According to the CDC, current cigarette smoking is significantly higher among adults with a disability (19%) compared to adults without a disability (11%). The percentage of adults with disabilities using E-cigarettes is also higher (8%) compared to adults without disabilities (3.9%). Adolescents with disabilities are also consistently more likely to smoke cigarettes compared with their nondisabled peers (Senders et al., 2020) .                           

Access to tobacco prevention and cessation programs and public information campaigns can significantly improve the health and wellness of people, including those with disabilities. It’s especially important to provide inclusive programs aimed to provide equal access to people who might otherwise be excluded or marginalized. This includes those having physical or intellectual disabilities or belonging to other minority groups.

Strategies for Tobacco Avoidance and Cessation

Quitting smoking is important for many reasons. It improves quality of life, reduces the risk of many smoking-related diseases and can add up to 10 years to life expectancy.
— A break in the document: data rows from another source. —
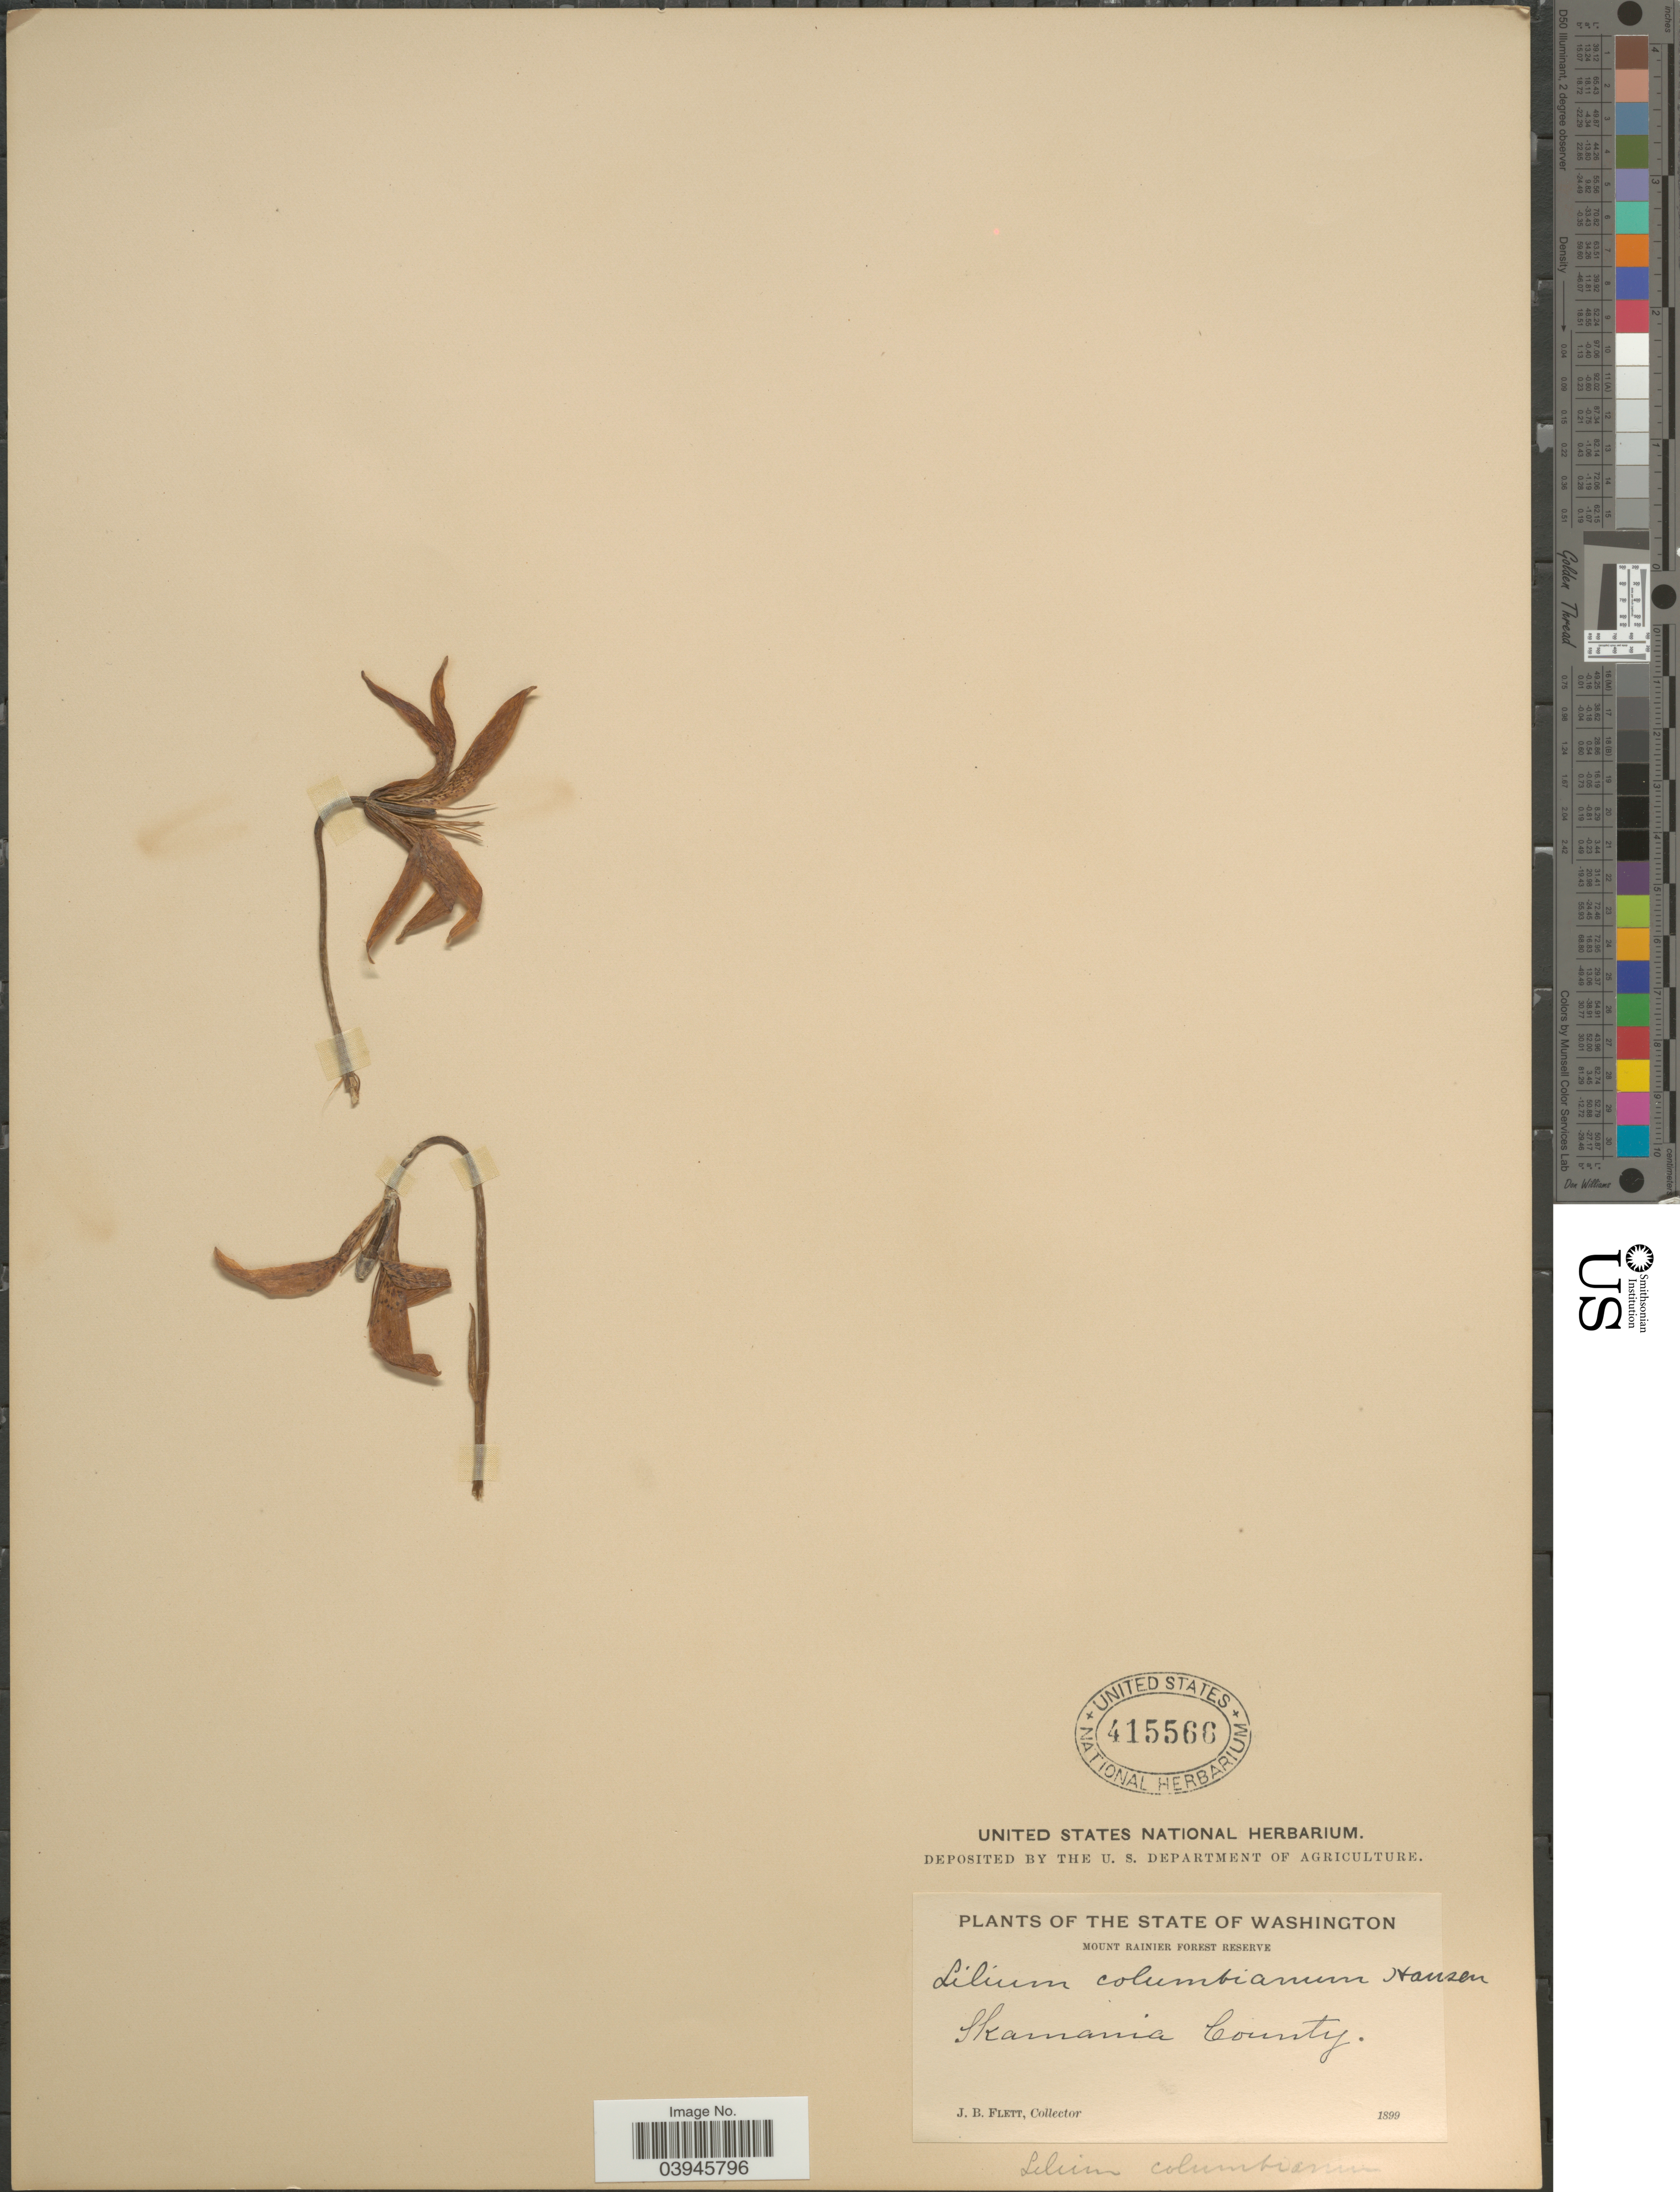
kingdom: Plantae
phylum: Tracheophyta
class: Liliopsida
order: Liliales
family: Liliaceae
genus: Lilium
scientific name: Lilium columbianum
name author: Leichtlin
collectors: J. Flett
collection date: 1899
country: United States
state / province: Washington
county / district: Skamania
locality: Mount Rainier Forest Reserve. Skamania County.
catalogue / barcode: US 415566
Public health organizations promoting health and wellness must prioritize access to resources, education and programs that will lead people with disabilities to engage in positive healthy behaviors related to a smoke-free life. The graphic below highlights strategies for avoiding – and quitting – tobacco.

An infographic with the NCHPAD logo, Special Olympics Health logo, and CDC logo at the top with the following text below it: Stay Smoke-Free and Take Control of Your Health Today Choose Health, Avoid Tobacco and secondhand smoke. Why Tobacco avoidance is important. Staying tobacco free helps you breathe better. Tobacco use affects your lungs, heart, bones, teeth, and causes cancer. Tobacco use is an expensive habit – Save money and use it on things that help you live healthy. Breathing in secondhand smoke is also harmful to your health. What is Secondhand Smoke? Smoke from a cigarette or tobacco product Smoke breathed out by a smoker. Avoid Tobacco in All Forms Avoid cigarettes, e-cigarettes, vaping, chew, and all tobacco products. Almost 30% of individuals with intellectual and developmental disabilities are affected by secondhand smoke. How to avoid secondhand smoke? Decide to have a smoke free home and car. Choose to go to places that are smoke-free or leave the room. Say “I want to stay healthy and fresh air helps me stay strong” so you can stop smoking or go elsewhere. Call a friend and join them to do something outside. Support friends and family as they quit smoking. Choose Health, Not Tobacco Here are things I can choose to do: If I do not use tobacco, I choose not to start. If I smoke, I will ask to my doctor to help me quit. If I chew tobacco, I will ask my doctor to help me quit. If I smoke or chew tobacco, I will ask my friends and family to support me to quit. If you avoid tobacco, you can… Live a long and healthy life. Stay active with a positive mind.